Stored items
::::::::::
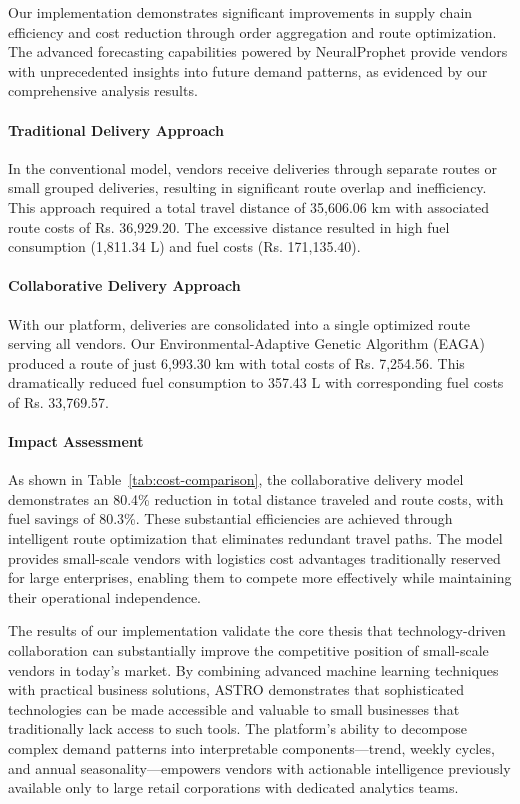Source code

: Our implementation demonstrates significant improvements in supply chain efficiency and cost reduction through order aggregation and route optimization. The advanced forecasting capabilities powered by NeuralProphet provide vendors with unprecedented insights into future demand patterns, as evidenced by our comprehensive analysis results.

\paragraph{Traditional Delivery Approach} In the conventional model, vendors receive deliveries through separate routes or small grouped deliveries, resulting in significant route overlap and inefficiency. This approach required a total travel distance of 35,606.06 km with associated route costs of Rs. 36,929.20. The excessive distance resulted in high fuel consumption (1,811.34 L) and fuel costs (Rs. 171,135.40).

\paragraph{Collaborative Delivery Approach} With our platform, deliveries are consolidated into a single optimized route serving all vendors. Our Environmental-Adaptive Genetic Algorithm (EAGA) produced a route of just 6,993.30 km with total costs of Rs. 7,254.56. This dramatically reduced fuel consumption to 357.43 L with corresponding fuel costs of Rs. 33,769.57.

\paragraph{Impact Assessment} As shown in Table~\ref{tab:cost-comparison}, the collaborative delivery model demonstrates an 80.4\% reduction in total distance traveled and route costs, with fuel savings of 80.3\%. These substantial efficiencies are achieved through intelligent route optimization that eliminates redundant travel paths. The model provides small-scale vendors with logistics cost advantages traditionally reserved for large enterprises, enabling them to compete more effectively while maintaining their operational independence.

\par The results of our implementation validate the core thesis that technology-driven collaboration can substantially improve the competitive position of small-scale vendors in today's market. By combining advanced machine learning techniques with practical business solutions, ASTRO demonstrates that sophisticated technologies can be made accessible and valuable to small businesses that traditionally lack access to such tools. The platform's ability to decompose complex demand patterns into interpretable components—trend, weekly cycles, and annual seasonality—empowers vendors with actionable intelligence previously available only to large retail corporations with dedicated analytics teams.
::::::::::
_WHAT THE TASK REQUIRES_
The required answer is a single number: how many lines above hold the string "consumption".

_THE ANSWER_
2